今日は八木重吉の「みんなも呼びな」という詩をご紹介します。
みんなも呼びな
さて あかんぼは
なぜに、あん、あん、あん、あん なくんだろうか
ほんとにうるせいよ
あん、あん、あん、あん
あん、あん、あん、あん、
うるさかないよ、うるさかないよ
よんでるんだよ
かみさまをよんでいるんだよ
みんなもよびな
あんなにしつこくよびな
「みんなも呼びな」は、1925年(大正14年6月7日)付けの手稿小詩集「ことば」に収録されている。
以前、ご紹介した「鞠とぶりきの独楽」と、リズムが同じであることに気づいた人はおられるだろうか。気づいた人は間違いなく、八木重吉マニアである。

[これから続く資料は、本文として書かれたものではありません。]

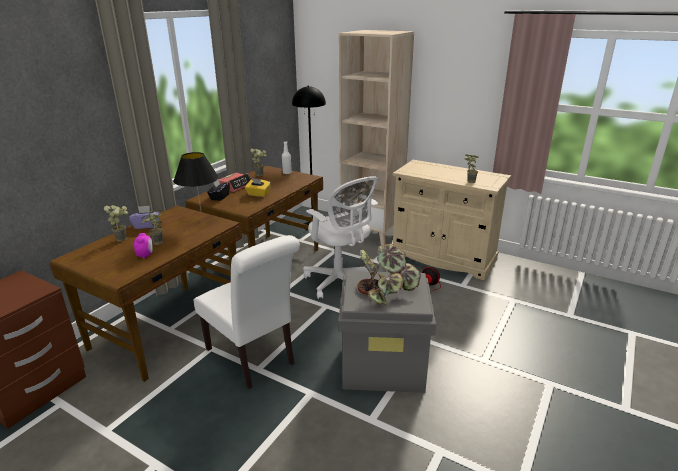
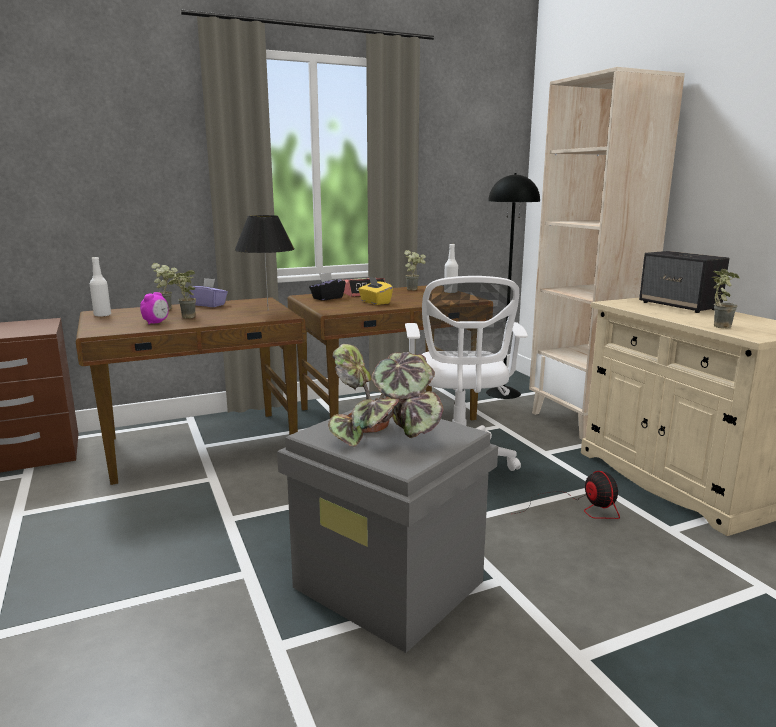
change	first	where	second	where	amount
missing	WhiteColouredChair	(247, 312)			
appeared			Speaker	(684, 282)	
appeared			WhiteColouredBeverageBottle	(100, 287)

「鞠」は「まり」、「独楽」は「こま」と読む。回して遊ぶ、あの玩具の「独楽(こま)」のこと。
以下「鞠とぶりきの独楽」の一節を、少しく引用してみる。
てくてくと
こどものほうへもどってゆこう
こどもがよくて
おとながわるいことは
まりをつけばよくわかる
あかんぼが
あん あん
あん あん
ないているのと
まりが
ぽく ぽく ぽく ぽくつかれているのと
火がもえてるのと
川がながれてるのと
木がはえてるのと
あんまりちがわないとおもうよ
赤字にしたのは、八木重吉が得意とする、擬態語・擬声語が使われているからだ。
「てくてく」「あんあん」「ぽくぽく」、この言葉の使い方は、八木重吉が確立した表現法と言えるだろう。
で、今回ご紹介している「みんなも呼びな」でも「あんあん」が使われ、ものの見事な効果を生み出している。
この「効果」の意味は、以下のとおり。
ふつう私たちが「神」を語る時、否応もなく、仰々しいまでに形而上学的な言い回しにってしまう。
ドストエフスキーの小説で語られる「神」を挙げるまでもないだろう。
ところが、八木重吉は「てくてく」「あんあん」「ぽくぽく」といった擬態語や擬声語のリズムによって、親しみやすく、軽いユーモアを交えて、読者を神のところに案内してしまう。
八木重吉マジックと呼ぶべきだろうか。この手法は、後にも先にも、八木重吉しか成功させていない。